Coming From The Rocks Expanding To Feel
Lo Sound Desert (2015)
Extreme nature and surroundings somehow inspire extreme music. This is a documentary about Stoner or Desert Rock and its roots, hailing from the dry and dusty Coachella Valley.
The wide horizon and skies above forwarded the evolution of this music like the Punk and DIY ethos, as the protagonists recount. In two chapters, characters like Brant Bjork, Mario Lalli, Sean Wheeler, Eddie Glass, Josh Homme, Nick Oliveri, Ian Taylor, Mike Moracha, Nick Nava and more tell about how it was to be raised in this area like Palm Springs, that was embossed by the society of Frank Sinatra, Dean Martin and the Rat Pack.
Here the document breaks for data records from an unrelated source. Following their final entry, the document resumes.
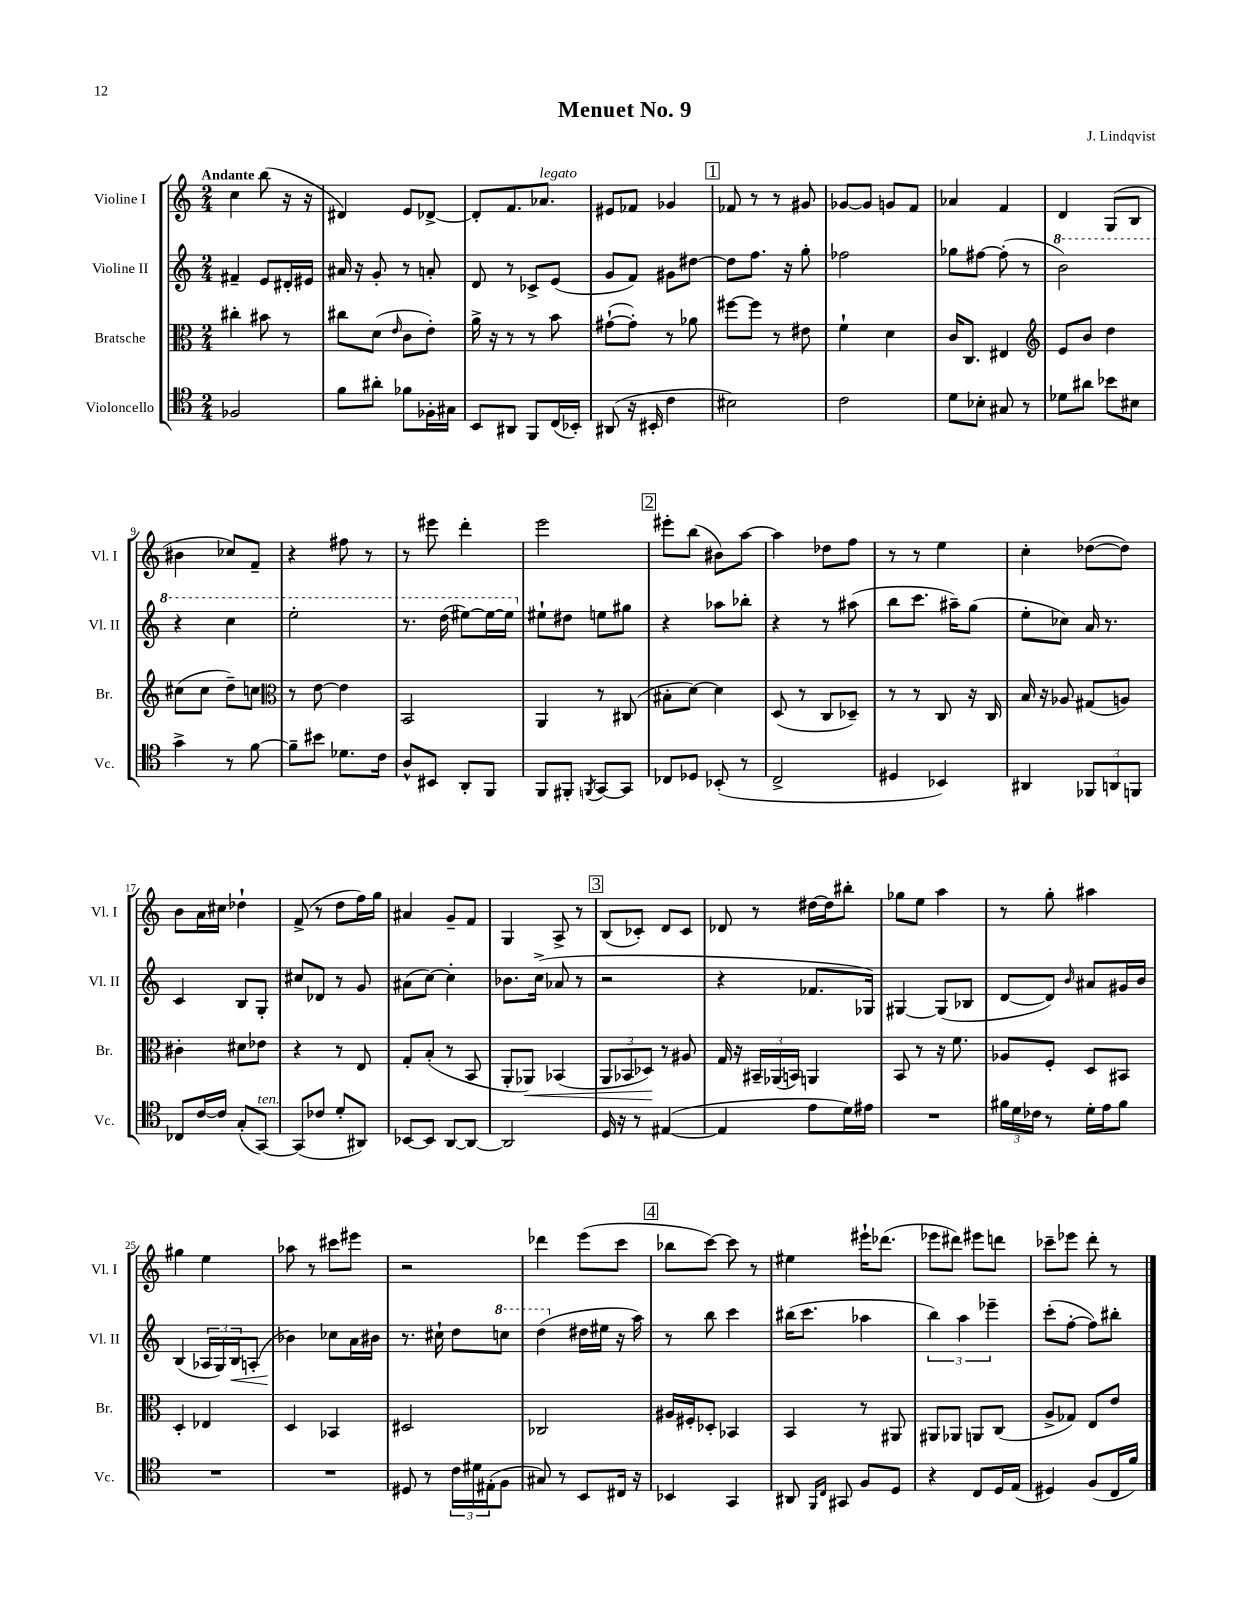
\header { title = "Menuet No. 9" composer = "J. Lindqvist" }
<<
\new StaffGroup <<
\new Staff = "s0" \with { instrumentName = "Violine I" shortInstrumentName = "Vl. I" } {
    \clef treble \key c \major \numericTimeSignature \time 2/4 \tempo "Andante"
    c''4 b''8( r16 r16 |
    dis'4) e'8 des'8~-> |
    des'8-. f'8. aes'8.^\markup { \italic "legato" } |
    eis'8 fes'8 ges'4 |
    \mark \markup { \box "1" } fes'8 r8 r8 gis'8 |
    ges'8~ ges'8 g'8 f'8 |
    aes'4 f'4 |
    d'4 g8( b8 |
    bis'4 ces''8) f'8-- |
    r4 fis''8 r8 |
    r8 eis'''8 d'''4-. |
    e'''2 |
    \mark \markup { \box "2" } eis'''8-. b''8( bis'8) a''8~ |
    a''4 des''8 f''8 |
    r8 r8 e''4 |
    c''4-. des''8~( des''8) |
    b'8 a'16 cis''16 des''4-! |
    f'8->( r8 d''8 f''16) g''16 |
    ais'4 g'8-- f'8 |
    g4 a8-> r8 |
    \mark \markup { \box "3" } b8( ces'8-.) d'8 ces'8 |
    des'8 r8 dis''16~ dis''16 bis''8-. |
    ges''8 e''8 a''4 |
    r8 g''8-. ais''4 |
    gis''4 e''4 |
    aes''8 r8 cis'''8 eis'''8 |
    r2 |
    des'''4 e'''8( c'''8 |
    \mark \markup { \box "4" } bes''8 c'''8~) c'''8 r8 |
    eis''4 eis'''16-! des'''8.( |
    ees'''8 dis'''8) eis'''8 d'''8 |
    ces'''8-- ees'''8 d'''8-. r8 \bar "|." |
}
\new Staff = "s1" \with { instrumentName = "Violine II" shortInstrumentName = "Vl. II" } {
    \clef treble \key c \major \numericTimeSignature \time 2/4
    fis'4-- e'8 dis'16-. eis'16 |
    ais'16 r16 g'8-. r8 a'8-. |
    d'8 r8 ces'8-> e'8( |
    g'8 f'8) gis'8 dis''8~ |
    \mark \markup { \box "1" } dis''8 f''8. r16 g''8-. |
    fes''2 |
    ges''8 fis''8~ fis''8-.( r8 |
    \ottava #1 b''2) |
    r4 c'''4 |
    e'''2-. |
    r8. d'''16( eis'''8~) eis'''16~ eis'''16 \ottava #0 |
    eis''8-! dis''8 e''8 gis''8 |
    \mark \markup { \box "2" } r4 aes''8 bes''8-. |
    r4 r8 ais''8( |
    b''8 c'''8. ais''16--) g''8( |
    e''8-. ces''8) a'16 r8. |
    c'4 b8 g8-. |
    cis''8 des'8 r8 g'8 |
    ais'8( c''8~) c''4-. |
    bes'8. c''16->( aes'8 r8 |
    \mark \markup { \box "3" } r2 |
    r4 fes'8. ges16) |
    gis4~ gis8( bes8 |
    d'8~ d'8) \grace { b'16 } ais'8 gis'16 b'16 |
    b4( \tuplet 3/2 { aes16 g16) b16\< } a8-.( |
    bes'4\!) ces''8 a'16 bis'16 |
    r8. cis''16-! d''8 \ottava #1 c'''!8 |
    d'''4( \ottava #0 dis''16 eis''16 r16 a''16) |
    \mark \markup { \box "4" } r8 b''8 c'''4 |
    bis''16( c'''8. aes''4 |
    \tuplet 3/2 { b''4) a''4 ees'''4-- } |
    c'''8-.( f''8~-. f''8) bis''8-. \bar "|." |
}
\new Staff = "s2" \with { instrumentName = "Bratsche" shortInstrumentName = "Br." } {
    \clef alto \key c \major \numericTimeSignature \time 2/4
    cis''4-. bis'8 r8 |
    cis''8 d'8( \grace { e'16 } c'8 e'8-.) |
    a'16-> r16 r8 r8 b'8 |
    gis'8~-!( gis'8-.) r8 aes'8 |
    \mark \markup { \box "1" } fis''8~ fis''8 r8 eis'8 |
    f'4-! d'4 |
    c'16 c8. eis4 |
    \clef treble e'8 b'8 d''4 |
    cis''8( cis''8 d''8--) c''8 |
    \clef alto r8 e'8~ e'4 |
    b,2 |
    a,4 r8 cis8( |
    \mark \markup { \box "2" } bis8-. d'8~) d'4 |
    d8( r8 c8 des8--) |
    r8 r8 c8 r16 c16 |
    b16 r16 aes8 gis8( a8) |
    cis'4-. dis'8 ees'8 |
    r4 r8 e8 |
    g8-. b8-.( r8 b,8 |
    a,8-. aes,8\<) bes,4( |
    \mark \markup { \box "3" } \tuplet 3/2 { a,8 bes,8 des8\!) } r8 ais8 |
    g16 r16 \tuplet 3/2 { bis,16-- aes,16( b,16) } a,4 |
    b,8 r8 r16 f'8. |
    aes8 f8-. d8 bis,8 |
    d4-. ees4 |
    d4 bes,4 |
    dis2 |
    ces2 |
    \mark \markup { \box "4" } ais16 fis16-. des8-. bes,4 |
    b,4 r8 ais,8 |
    ais,8 aes,8 a,8 c8( |
    a8-> ges8) e8 e'8 \bar "|." |
}
\new Staff = "s3" \with { instrumentName = "Violoncello" shortInstrumentName = "Vc." } {
    \clef tenor \key c \major \numericTimeSignature \time 2/4
    fes2 |
    f'8 ais'8-. fes'8 fes16-. gis16 |
    b,8 ais,8 f,8 c16( bes,16-.) |
    ais,8( r16 bis,16-. c'4 |
    \mark \markup { \box "1" } bis2) |
    c'2 |
    d'8 bes8-. gis8 r8 |
    des'8 ais'8 bes'8 bis8 |
    g'4-> r8 f'8~ |
    f'8-- bis'8 des'8. c'16 |
    a8-^ bis,8 a,8-. f,8 |
    f,8 fis,8-. \acciaccatura { f,8 } g,8~ g,8 |
    \mark \markup { \box "2" } ces8 des8 bes,8-.( r8 |
    c2-> |
    dis4 bes,4) |
    ais,4 \tuplet 3/2 { fes,8 a,8 f,8 } |
    ces8 c'16~ c'16 g8-.( g,8~^\markup { \italic "ten." }) |
    g,8( ces'8 d'8-. ais,8) |
    bes,8~ bes,8 a,8~ a,8~ |
    a,2 |
    \mark \markup { \box "3" } d16 r16 r8 eis4~( |
    eis4 e'8 d'16) eis'16 |
    R2 |
    \tuplet 3/2 { fis'16 d'16 ces'16 } r8 d'16-. e'16 fis'8 |
    R2 |
    R2 |
    dis8 r8 \tuplet 3/2 { c'16 dis'16 eis16-.( } f8 |
    gis8) r8 b,8 cis16 r16 |
    \mark \markup { \box "4" } bes,4 g,4 |
    ais,8 \grace { f,16 c16 } gis,8 f8 d8 |
    r4 c8 d16 e16( |
    dis4) f8( c16 f'16) \bar "|." |
}
>>
>>
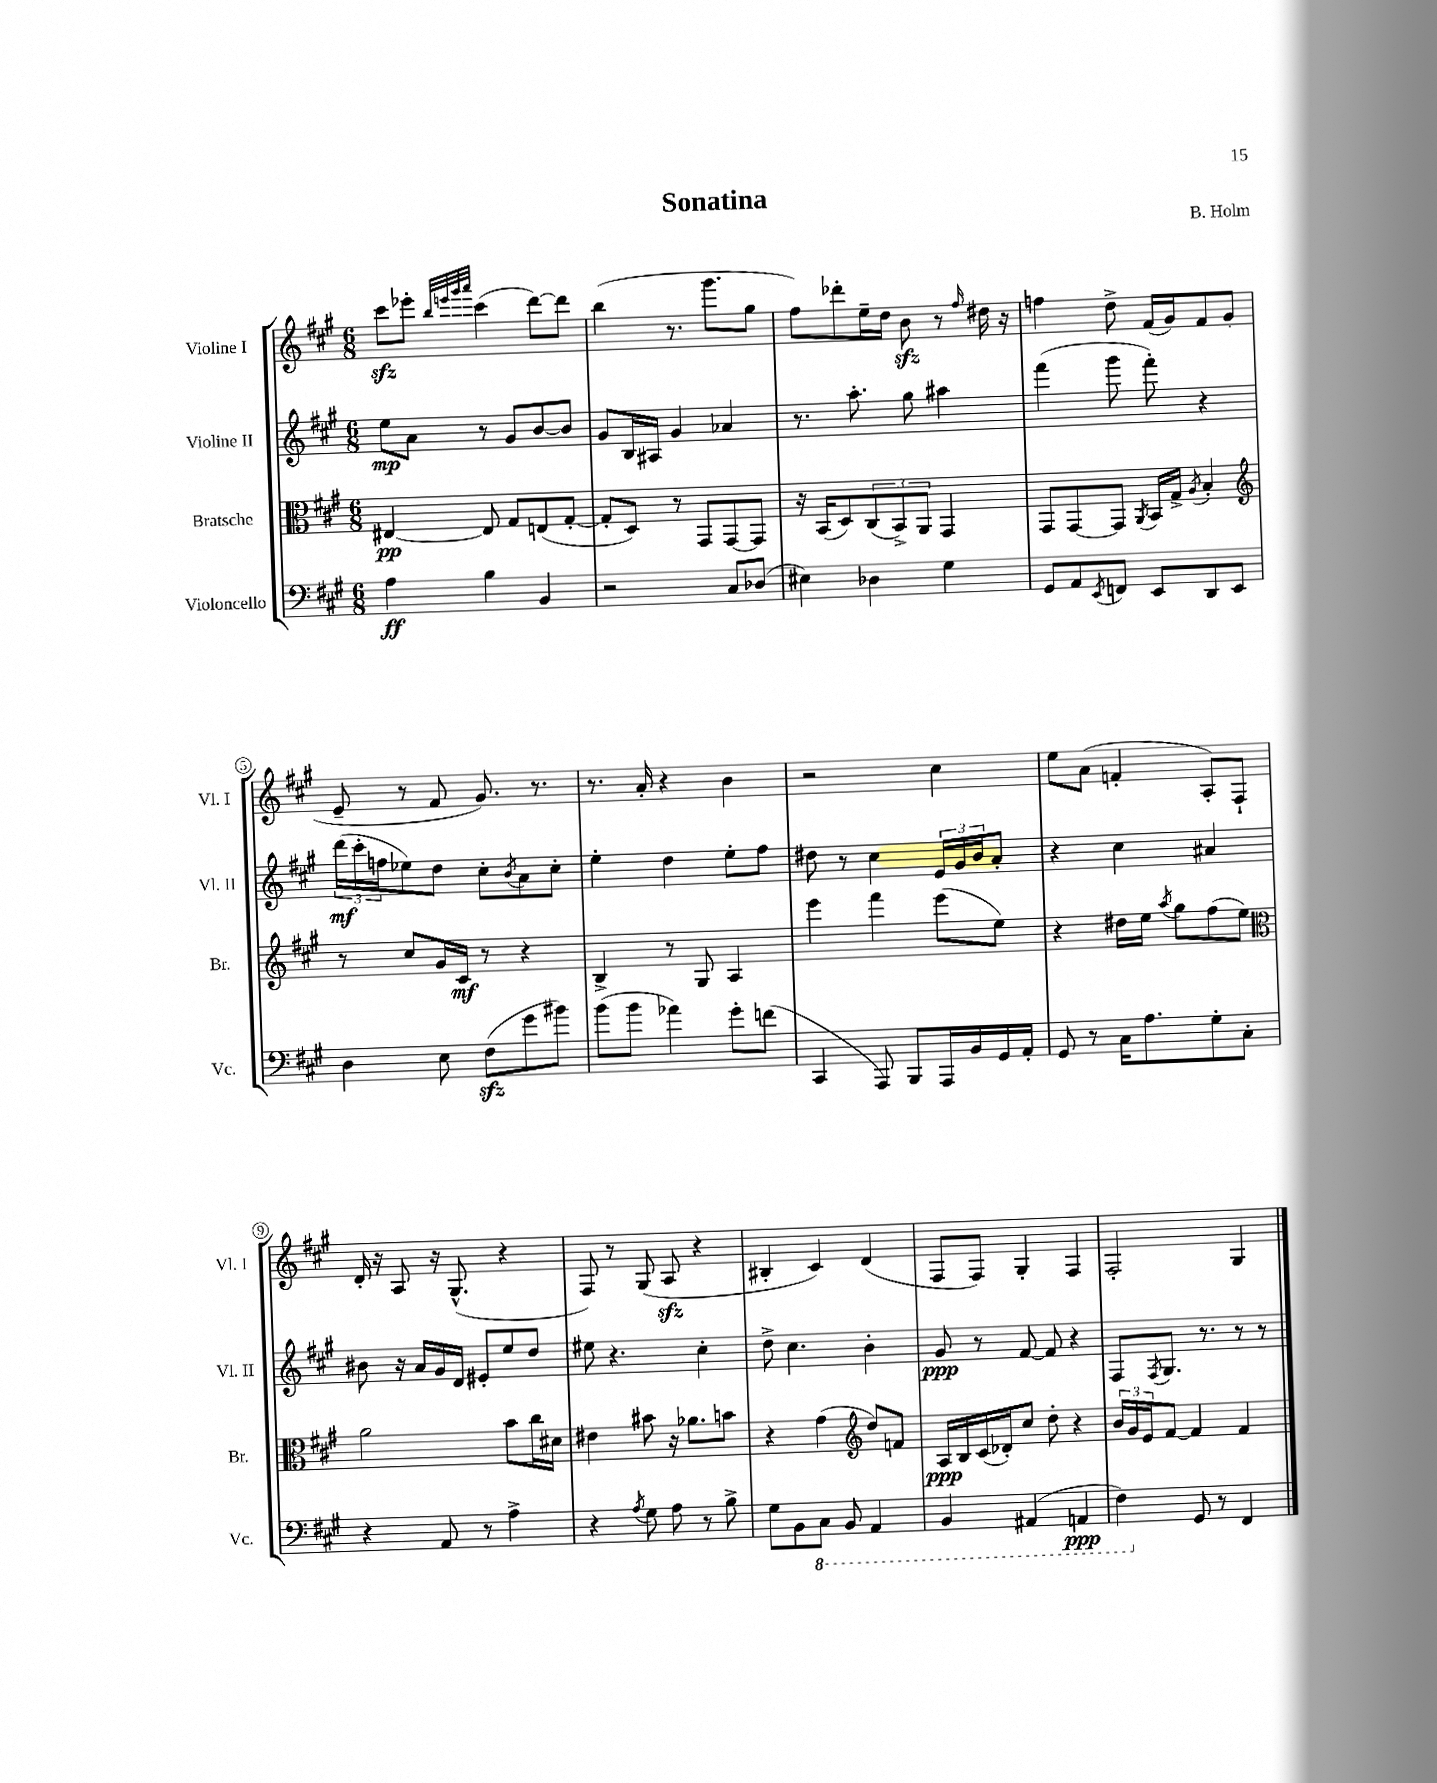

Next to making liberating music, the sound heroes have usual jobs like at a library. The camera following them sometimes has an appealing cartoon impression, while video footage, Polaroid photos and Terry Gilliam-style animations loosen up the story.
Sean Wheeler even can present a whole private picture album including concert posters, while Brant Bjork labels him a hero. Josh Homme at the same time worships Yawning Man. A reason being told in the single word for the development is boredom.
To break out, the musicians play in garages or parking lots until the police comes. Safe places are in the middle of the desert, The Hood or former the Rhythm and Brews. The youth needs opportunities like this to make use of its energy. Because as everywhere, the parties are a lot about skateboarding, drugs like acid, sex and violence and anarchy.
But when the adolescents can unfold themselves, something wonderful like Stoner Rock can happen. Or as they try to find a terminology: Stoner is more rocknrolly than Sludge and with a grungy vibe to get stoned, as from pioneers Monster Magnet, Sleep or The Obsessed, coming to Kyuss, Throw Rag, Fu Manchu, Nebula, Mondo Generator, Fatso Jetson, Solarfeast, Hornss and Unsound.
As for the Desert community there are too many people in LA, they found their own way in jamming and even exporting it to Europe. „Lo Sound Desert“ beautifully images this history and truly is a movie you have to feel.